Turon was founded in 1886. It was incorporated as a city in 1905.

In 1887, the Chicago, Kansas and Nebraska Railway built a main line from Herington through Turon to Pratt. In 1888, this line was extended to Liberal. Later, it was extended to Tucumcari, New Mexico and El Paso, Texas. It foreclosed in 1891 and taken over by Chicago, Rock Island and Pacific Railway, which shut down in 1980 and reorganized as Oklahoma, Kansas and Texas Railroad, merged in 1988 with Missouri Pacific Railroad, merged in 1997 with Union Pacific Railroad. Most locals still refer to this railroad as the "Rock Island".

==Geography==
According to the United States Census Bureau, the city has a total area of 0.46 sqmi, all land.

===Climate===
The climate in this area is characterized by hot, humid summers and generally mild to cool winters. According to the Köppen Climate Classification system, Turon has a humid subtropical climate, abbreviated "Cfa" on climate maps.

==Demographics==

Historical population
| Census | Pop. | Note | %± |
| 1910 | 572 |  | — |
| 1920 | 631 |  | 10.3% |
| 1930 | 576 |  | −8.7% |
| 1940 | 594 |  | 3.1% |
| 1950 | 632 |  | 6.4% |
| 1960 | 559 |  | −11.6% |
| 1970 | 430 |  | −23.1% |
| 1980 | 481 |  | 11.9% |
| 1990 | 393 |  | −18.3% |
| 2000 | 436 |  | 10.9% |
| 2010 | 387 |  | −11.2% |
| 2020 | 309 |  | −20.2% |
U.S. Decennial Census

===2010 census===
As of the census of 2010, there were 387 people, 159 households, and 98 families residing in the city. The population density was 841.3 PD/sqmi. There were 210 housing units at an average density of 456.5 /sqmi. The racial makeup of the city was 84.5% White, 4.1% Native American, 7.5% from other races, and 3.9% from two or more races. Hispanic or Latino people of any race were 12.4% of the population.

There were 159 households, of which 31.4% had children under the age of 18 living with them, 48.4% were married couples living together, 11.3% had a female householder with no husband present, 1.9% had a male householder with no wife present, and 38.4% were non-families. 34.6% of all households were made up of individuals, and 18.2% had someone living alone who was 65 years of age or older. The average household size was 2.43 and the average family size was 3.11.

The median age in the city was 39.6 years. 26.1% of residents were under the age of 18; 10.1% were between the ages of 18 and 24; 20% were from 25 to 44; 26.1% were from 45 to 64; and 17.8% were 65 years of age or older. The gender makeup of the city was 46.3% male and 53.7% female.

===2000 census===
As of the census of 2000, there were 436 people, 177 households, and 115 families residing in the city. The population density was 950.4 PD/sqmi. There were 218 housing units at an average density of 475.2 /sqmi. The racial makeup of the city was 92.43% White, 0.46% African American, 0.69% Native American, 4.36% from other races, and 2.06% from two or more races. Hispanic or Latino people of any race were 7.34% of the population.

There were 177 households, out of which 30.5% had children under the age of 18 living with them, 54.8% were married couples living together, 9.0% had a female householder with no husband present, and 34.5% were non-families. 30.5% of all households were made up of individuals, and 18.6% had someone living alone who was 65 years of age or older. The average household size was 2.46 and the average family size was 3.11.

In the city, the population was spread out, with 28.7% under the age of 18, 7.8% from 18 to 24, 22.2% from 25 to 44, 20.6% from 45 to 64, and 20.6% who were 65 years of age or older. The median age was 38 years. For every 100 females, there were 92.9 males. For every 100 females age 18 and over, there were 85.1 males.

The median income for a household in the city was $21,429, and the median income for a family was $26,000. Males had a median income of $21,750 versus $19,500 for females. The per capita income for the city was $11,197. About 14.7% of families and 19.3% of the population were below the poverty line, including 30.2% of those under age 18 and 9.2% of those age 65 or over.

==Education==
The community is served by Fairfield USD 310 public school district. Before the creation of USD 310, the old Turon High School mascot was the Eagles.

DATA FOR ANALYSIS:

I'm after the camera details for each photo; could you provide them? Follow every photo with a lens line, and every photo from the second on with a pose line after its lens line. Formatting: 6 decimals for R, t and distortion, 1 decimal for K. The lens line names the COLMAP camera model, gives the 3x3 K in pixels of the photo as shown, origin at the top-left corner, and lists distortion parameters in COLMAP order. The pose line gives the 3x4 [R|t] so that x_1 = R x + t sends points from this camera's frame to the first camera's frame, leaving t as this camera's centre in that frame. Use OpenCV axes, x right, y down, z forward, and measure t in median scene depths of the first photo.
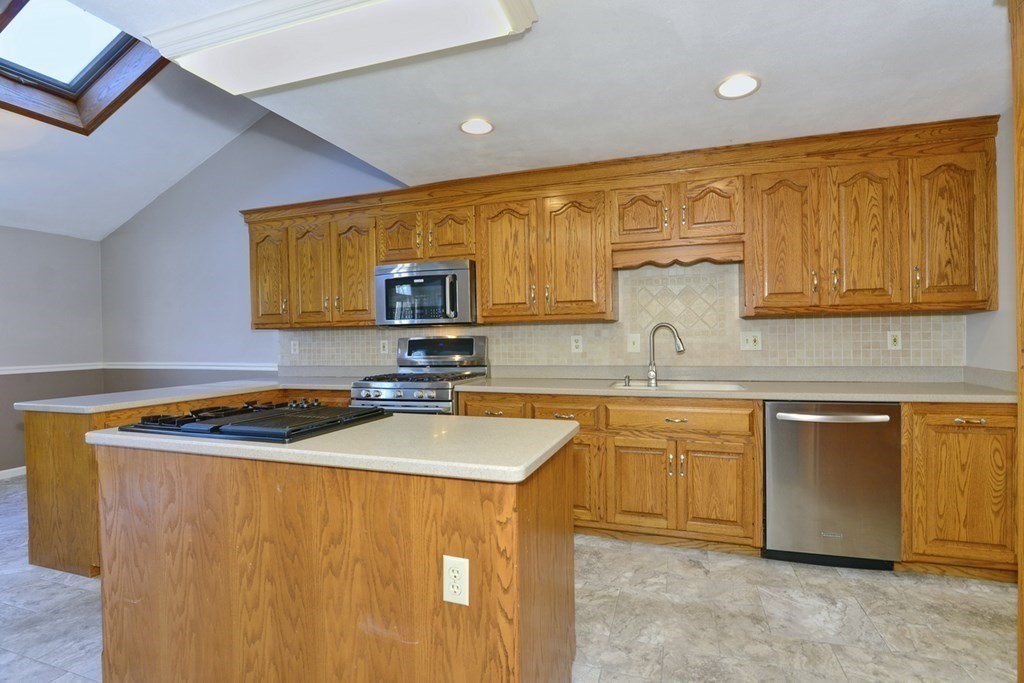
lens RADIAL K [[474.2, 0, 512.8], [0, 474.2, 341.3], [0, 0, 1]] dist [-0.013524, -0.001069]
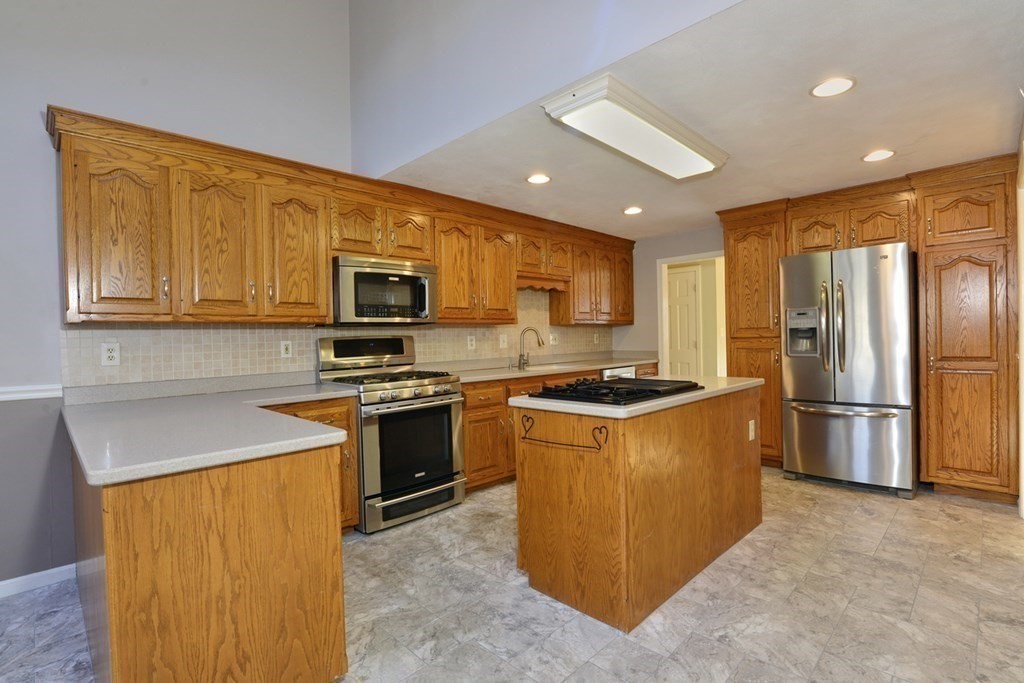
lens RADIAL K [[474.2, 0, 513.1], [0, 474.2, 341.2], [0, 0, 1]] dist [-0.013524, -0.001069]
pose [[0.458382, -0.001832, 0.888753, -0.921738], [0.020776, 0.999747, -0.008655, 0.014761], [-0.888512, 0.022432, 0.458304, 0.317440]]
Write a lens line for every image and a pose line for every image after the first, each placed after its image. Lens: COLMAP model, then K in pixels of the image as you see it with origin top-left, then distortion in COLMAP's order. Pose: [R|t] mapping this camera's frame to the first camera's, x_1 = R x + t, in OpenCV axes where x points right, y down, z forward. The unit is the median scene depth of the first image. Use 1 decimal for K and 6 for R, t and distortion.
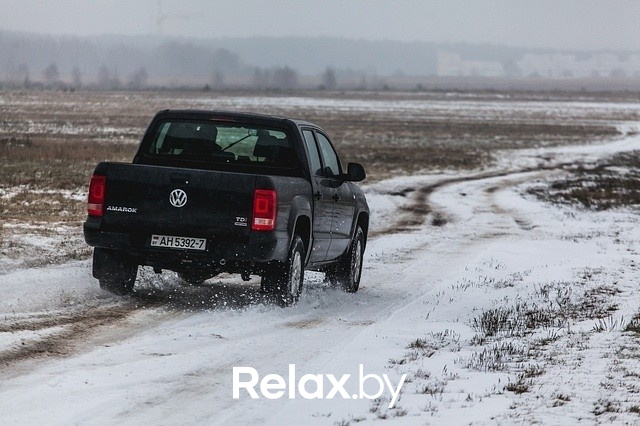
lens RADIAL K [[1333.3, 0, 320.0], [0, 1333.3, 213.0], [0, 0, 1]] dist [0.528449, -0.082579]
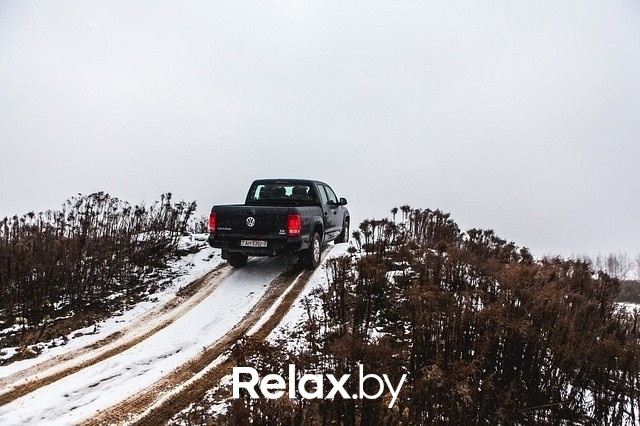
lens RADIAL K [[1386.9, 0, 320.0], [0, 1386.9, 213.0], [0, 0, 1]] dist [-0.011709, -1.916380]
pose [[0.997774, -0.063122, 0.021488, -0.058836], [0.063688, 0.997611, -0.026761, 0.045589], [-0.019747, 0.028070, 0.999411, -1.261968]]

EXERCISES:
1) According to the passage on Turon, what was the mascot of the old Turon High School?
2) Repeat everything in the passage on Turon from "There were 159" down to "2.43 and the average family size was 3.11.".
3) Say whether each statement agrees with the passage on Turon, answering yes or no and quoting the deciding words: (a) Turon was incorporated as a city in 1905. (b) The 2000 census put the median household income at $26,000. (c) Part of Turon's total area is water.
The data above is separate from the passage on Turon.

ANSWERS FOR THIS EXERCISE:
1) The Eagles.

2)
There were 159 households, of which 31.4% had children under the age of 18 living with them, 48.4% were married couples living together, 11.3% had a female householder with no husband present, 1.9% had a male householder with no wife present, and 38.4% were non-families. 34.6% of all households were made up of individuals, and 18.2% had someone living alone who was 65 years of age or older. The average household size was 2.43 and the average family size was 3.11.

3)
(a) Yes: "It was incorporated as a city in 1905."
(b) No: "The median income for a household in the city was $21,429"
(c) No: "the city has a total area of 0.46 sqmi, all land."